Now... can you fit enough sleep into what's left? I hoped to maximise daylight riding, so found myself trying to centre each sleep around the 2am mark. Early starts with/before the sunrise would haven been ideal, but accommodation and route don't always work out.

My plan going in looked a fair bit like the above. This is probably why the only parameter I could shift when mechanicals jumped in was sleep. IIRC, I got 9 hours. All in... 

LEL is kind of organic, and rather denies rigid plan making. It also plays with your paranoia. The spare time you build up throughout the ride becomes increasingly precious as the ride goes on, as your investment in earning it increases massively as you near the finish. I rolled over the line with a good 10 hour buffer, but had only really begun eating into the spare when the finish was less than a 10 hour walk away.

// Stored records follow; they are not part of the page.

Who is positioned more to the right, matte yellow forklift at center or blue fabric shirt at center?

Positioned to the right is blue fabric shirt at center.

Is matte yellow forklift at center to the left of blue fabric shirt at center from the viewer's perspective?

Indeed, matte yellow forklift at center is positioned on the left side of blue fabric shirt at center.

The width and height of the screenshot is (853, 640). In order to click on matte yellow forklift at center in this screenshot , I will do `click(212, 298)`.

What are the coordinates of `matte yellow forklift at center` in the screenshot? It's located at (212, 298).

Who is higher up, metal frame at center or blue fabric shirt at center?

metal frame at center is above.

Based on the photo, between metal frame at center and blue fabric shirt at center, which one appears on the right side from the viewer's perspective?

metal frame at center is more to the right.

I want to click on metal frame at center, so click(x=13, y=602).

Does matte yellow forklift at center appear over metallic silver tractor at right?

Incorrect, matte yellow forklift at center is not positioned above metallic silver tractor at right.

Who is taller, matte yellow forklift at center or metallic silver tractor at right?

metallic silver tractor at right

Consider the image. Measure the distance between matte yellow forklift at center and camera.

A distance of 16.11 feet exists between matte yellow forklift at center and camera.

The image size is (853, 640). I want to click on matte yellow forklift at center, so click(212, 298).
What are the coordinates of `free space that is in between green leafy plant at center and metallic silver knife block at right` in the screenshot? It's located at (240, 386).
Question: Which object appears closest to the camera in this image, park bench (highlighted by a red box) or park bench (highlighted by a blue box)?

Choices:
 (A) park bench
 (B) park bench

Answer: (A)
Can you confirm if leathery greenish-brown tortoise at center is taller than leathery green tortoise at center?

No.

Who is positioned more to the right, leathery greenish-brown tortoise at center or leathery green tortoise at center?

Add in a few bad decisions, a couple of storms, an unexpected mountain, and you're suddenly in 'brain dead' territory... and that's why the ambient speed matters. If you can roll on at 10.6 when you can't really tell your left leg from your right, you'll be fine


----------



## Arch (20 Jul 2010)

Thanks all!

I took one picture, of the 'Chapeau Grimpeurs' sign on Nunburnholme - I'll try and add it another day. Yes, it's easier to take pics, but I was wanting to get on instead of dawdle. I'll be out that way again, and I'll get some then... There are some lovely views from the top, looking out over the Vale of York and the powerstations...

Thanks for the figures Arallsopp. I'd got it into my head that the necessary average was actually much higher, so when I sat down and did the maths I was a little encouraged. As to the slowing down... I'm not sure. I think my slowest period was in the middle - into the wind and rain, unknown road, mostly alone. I often find I can pick up speed towards the end of a ride. When I went out that way a couple of weeks back, I did 60 miles (40 of which were gentle rolling or flat, the other 20 of which were hilly and included Nunburnholme hill twice), and averaged 11mph. 

When I first got this trike, I was managing 9ish, so I'm hoping it's going in the right direction.

Next year, I'll be there again. I may do the 100 and try to beat my time, or I may step up to the 160k....


----------